The Next 100 Years

The Next 100 Years is the attempt by a leading strategist to imagine the events of the next 100 years. To do so, he employs a method that most people seem intent to ignore, yet is the most realistic - that the things that seem most obvious, never happen. And when you look at history, this is very true.

So what does the future old? Greying baby boomers mean fewer jobs than available people, inflation, lower house prices once the boomers begin to die out and a change in immigration policy.
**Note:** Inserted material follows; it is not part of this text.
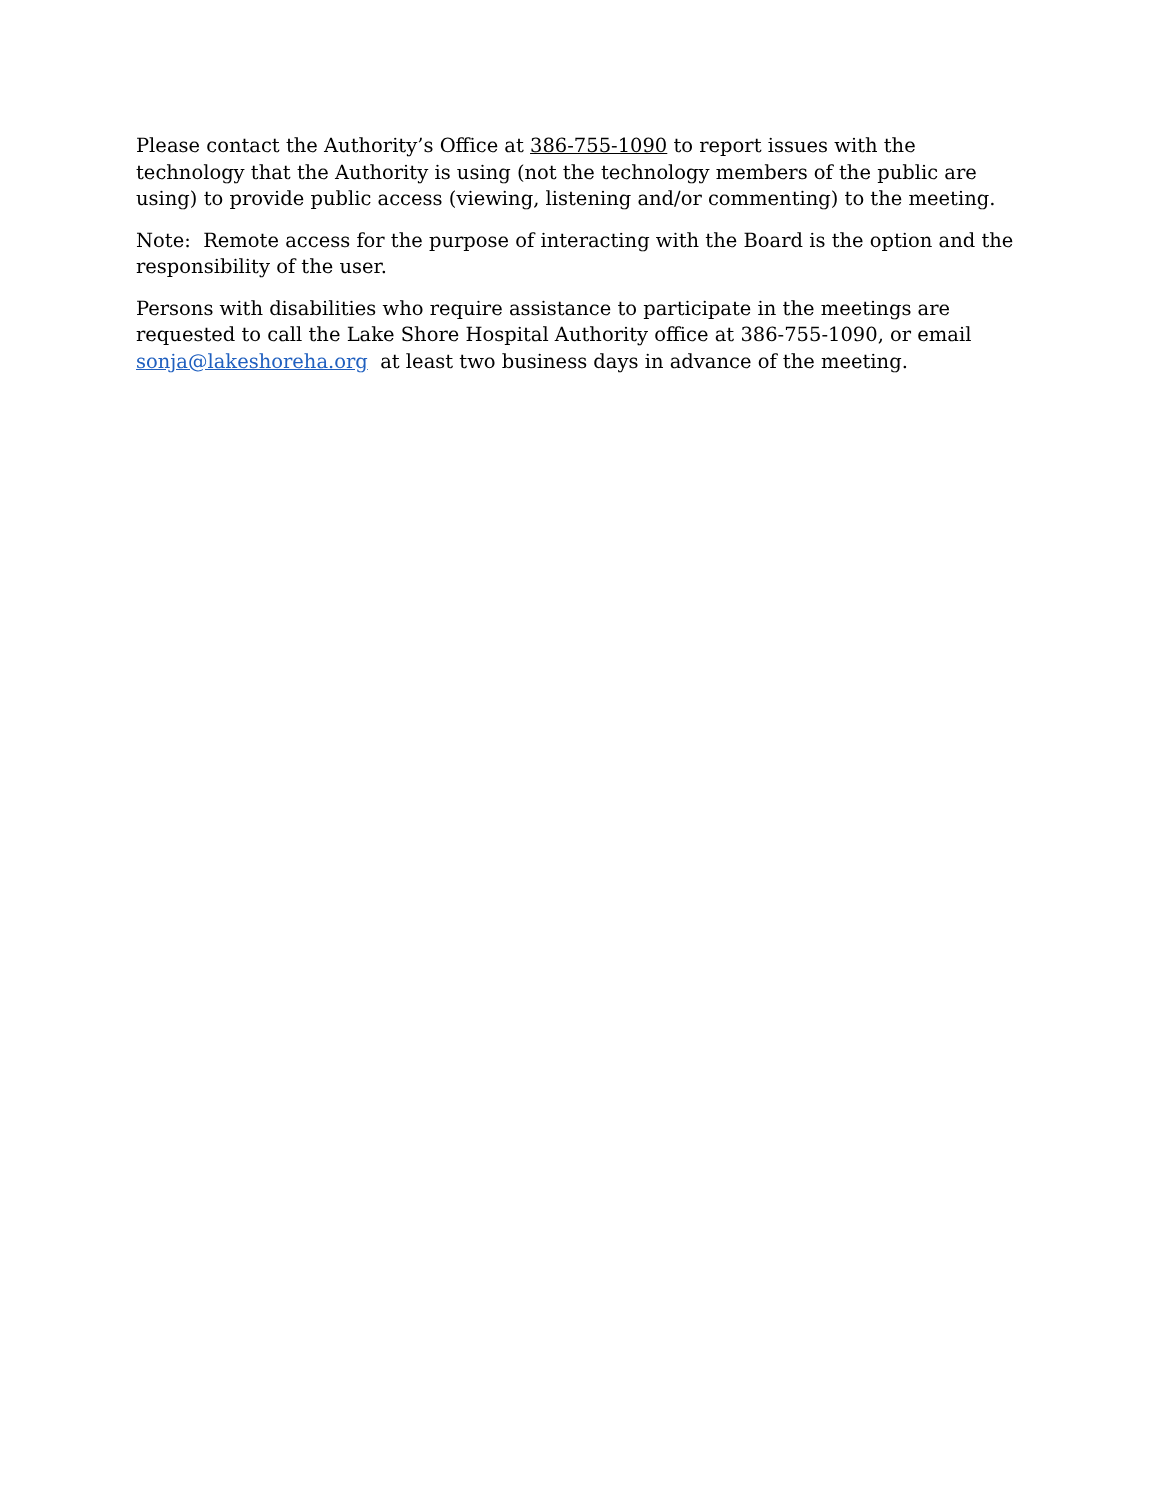Please contact the Authority’s Office at 386-755-1090 to report issues with the technology that the Authority is using (not the technology members of the public are using) to provide public access (viewing, listening and/or commenting) to the meeting.
Note: Remote access for the purpose of interacting with the Board is the option and the responsibility of the user.
Persons with disabilities who require assistance to participate in the meetings are requested to call the Lake Shore Hospital Authority office at 386-755-1090, or email sonja@lakeshoreha.org at least two business days in advance of the meeting.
On the global front, Russia will lose more influence, China will fragment, and Poland, Japan and Turkey will be regional, if not global, players.
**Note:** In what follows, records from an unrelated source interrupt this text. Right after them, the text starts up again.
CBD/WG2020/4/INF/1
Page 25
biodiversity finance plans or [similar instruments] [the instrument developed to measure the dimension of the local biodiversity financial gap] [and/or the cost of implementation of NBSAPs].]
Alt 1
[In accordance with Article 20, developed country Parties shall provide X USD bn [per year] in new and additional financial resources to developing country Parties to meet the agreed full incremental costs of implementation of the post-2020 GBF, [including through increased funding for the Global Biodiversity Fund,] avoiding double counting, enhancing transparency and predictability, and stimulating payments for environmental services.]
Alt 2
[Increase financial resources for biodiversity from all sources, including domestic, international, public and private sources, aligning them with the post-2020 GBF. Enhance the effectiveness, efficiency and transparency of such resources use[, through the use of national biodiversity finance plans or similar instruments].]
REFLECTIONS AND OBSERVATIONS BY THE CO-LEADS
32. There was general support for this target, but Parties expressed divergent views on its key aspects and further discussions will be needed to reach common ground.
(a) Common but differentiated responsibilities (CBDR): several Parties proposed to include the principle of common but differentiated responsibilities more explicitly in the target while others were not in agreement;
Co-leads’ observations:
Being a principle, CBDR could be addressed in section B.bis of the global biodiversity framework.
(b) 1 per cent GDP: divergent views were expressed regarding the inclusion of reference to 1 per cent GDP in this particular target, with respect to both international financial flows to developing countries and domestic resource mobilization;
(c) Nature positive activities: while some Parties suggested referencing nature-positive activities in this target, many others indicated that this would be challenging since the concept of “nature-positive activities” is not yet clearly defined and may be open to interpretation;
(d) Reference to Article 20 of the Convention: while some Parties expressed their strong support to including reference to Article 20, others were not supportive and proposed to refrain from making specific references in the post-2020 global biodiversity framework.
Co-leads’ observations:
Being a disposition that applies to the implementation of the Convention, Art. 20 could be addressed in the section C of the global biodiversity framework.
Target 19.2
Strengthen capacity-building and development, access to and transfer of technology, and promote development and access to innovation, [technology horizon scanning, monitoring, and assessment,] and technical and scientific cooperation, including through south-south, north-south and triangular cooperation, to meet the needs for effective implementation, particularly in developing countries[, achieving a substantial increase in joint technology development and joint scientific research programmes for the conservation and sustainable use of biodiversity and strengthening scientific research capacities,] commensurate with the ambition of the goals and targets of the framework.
This is a very well-reasoned and argued book, and it is refreshing to read something other than "China and India, China and India". Let's face it, in all honesty, India does not have the resources to be a global player and is over-populated. The argument against China too seems very well-thought, that the coast is getting rich whilst the country is poor, and that problems will most likely escalate. I also found that this book got less certain as time went on - what was being foretold for 2020 and 2040 seemed feasible, but the longer time goes on, the more variables can change, and I think this is reflected in this work.
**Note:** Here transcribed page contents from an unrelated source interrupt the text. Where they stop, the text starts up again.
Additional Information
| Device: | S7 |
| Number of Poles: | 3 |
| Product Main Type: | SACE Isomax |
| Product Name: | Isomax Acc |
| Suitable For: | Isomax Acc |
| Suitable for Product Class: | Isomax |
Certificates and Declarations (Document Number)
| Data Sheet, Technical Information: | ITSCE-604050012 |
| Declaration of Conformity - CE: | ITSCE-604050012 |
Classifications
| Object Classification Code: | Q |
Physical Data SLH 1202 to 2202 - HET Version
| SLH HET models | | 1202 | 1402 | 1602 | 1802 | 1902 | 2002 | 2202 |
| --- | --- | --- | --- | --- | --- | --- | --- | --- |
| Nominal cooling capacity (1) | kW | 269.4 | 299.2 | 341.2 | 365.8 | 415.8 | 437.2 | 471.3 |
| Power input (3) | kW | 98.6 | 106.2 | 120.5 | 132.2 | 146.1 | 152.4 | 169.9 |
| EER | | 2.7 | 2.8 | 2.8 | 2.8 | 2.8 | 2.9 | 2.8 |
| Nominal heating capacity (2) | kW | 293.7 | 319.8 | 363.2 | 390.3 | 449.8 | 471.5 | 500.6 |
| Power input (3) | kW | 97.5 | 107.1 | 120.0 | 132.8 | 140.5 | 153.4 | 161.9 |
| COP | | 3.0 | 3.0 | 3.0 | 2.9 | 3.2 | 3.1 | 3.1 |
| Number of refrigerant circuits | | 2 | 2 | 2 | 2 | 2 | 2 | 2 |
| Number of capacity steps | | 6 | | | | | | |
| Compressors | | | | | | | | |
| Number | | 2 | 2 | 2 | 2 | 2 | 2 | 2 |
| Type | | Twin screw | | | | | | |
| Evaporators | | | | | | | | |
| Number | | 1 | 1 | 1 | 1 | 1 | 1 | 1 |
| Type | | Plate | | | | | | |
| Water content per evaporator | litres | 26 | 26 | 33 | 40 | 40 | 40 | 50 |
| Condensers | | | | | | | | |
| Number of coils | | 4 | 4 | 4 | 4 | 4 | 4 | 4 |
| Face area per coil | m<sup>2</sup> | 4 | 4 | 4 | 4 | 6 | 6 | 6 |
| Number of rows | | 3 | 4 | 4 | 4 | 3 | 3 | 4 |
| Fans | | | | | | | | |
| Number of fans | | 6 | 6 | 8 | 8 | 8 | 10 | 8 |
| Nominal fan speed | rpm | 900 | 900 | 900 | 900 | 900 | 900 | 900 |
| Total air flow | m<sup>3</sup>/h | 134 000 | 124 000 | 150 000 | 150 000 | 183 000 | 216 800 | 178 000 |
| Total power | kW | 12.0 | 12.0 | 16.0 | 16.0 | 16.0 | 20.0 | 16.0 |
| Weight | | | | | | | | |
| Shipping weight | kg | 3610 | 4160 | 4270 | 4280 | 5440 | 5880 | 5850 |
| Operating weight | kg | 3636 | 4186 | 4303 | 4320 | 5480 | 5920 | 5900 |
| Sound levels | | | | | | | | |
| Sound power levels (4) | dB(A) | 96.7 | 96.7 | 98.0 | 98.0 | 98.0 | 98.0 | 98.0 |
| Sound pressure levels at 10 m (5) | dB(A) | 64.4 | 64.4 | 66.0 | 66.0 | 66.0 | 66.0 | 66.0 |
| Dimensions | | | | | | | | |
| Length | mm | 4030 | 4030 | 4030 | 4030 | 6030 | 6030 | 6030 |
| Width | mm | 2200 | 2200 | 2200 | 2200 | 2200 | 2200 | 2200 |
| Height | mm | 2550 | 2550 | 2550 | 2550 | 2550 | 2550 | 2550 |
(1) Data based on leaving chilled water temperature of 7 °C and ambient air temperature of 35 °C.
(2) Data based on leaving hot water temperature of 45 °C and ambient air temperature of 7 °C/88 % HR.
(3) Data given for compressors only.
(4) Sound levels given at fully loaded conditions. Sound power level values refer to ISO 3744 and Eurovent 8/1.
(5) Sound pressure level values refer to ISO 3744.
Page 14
It is not just refreshing opinions that this book offers, but also several passages that are worth quoting in polite company:

  • The United States responded by invading the Islamic world. But its goal wasn't victory. It wasn't even clear what victory would mean. Its goal was simply to disrupt the Islamic world and set it against itself, so that an Islamic empire could not emerge.
  • The United States doesn't need to win wars. It needs to simply disrupt things so the other side can't build up sufficient strength to challenge it.
  • It is the delight of all societies to belittle their political leaders, and leaders surely do make mistakes. But the mistakes they make, when carefully examined, are rarely stupid. Most likely, mistakes are forced upon them by circumstance.
  • Cultures live in one of three states. The first state is barbarism. Barbarians believe that the customs of their village are the laws of nature and that anyone who doesn't live the way they live is beneath contempt and requiring redemption or destruction. The third state is decadence. Decadents cynically believe that nothing is better than anything else. If they hold anyone in contempt, it is those who believe in anything. Nothing is worth fighting for.
  • Civilization is the second and most rare state. Civilized people are able to balance two contradictory thoughts in their minds. They believe that there are truths and that their cultures approximate those truths. At the same time, they hold open in their mind the possibility that they are in error. The combination of belief and skepticism is inherently unstable. Cultures pass through barbarism to civilization and then to decadence, as skepticism undermines self-certainty.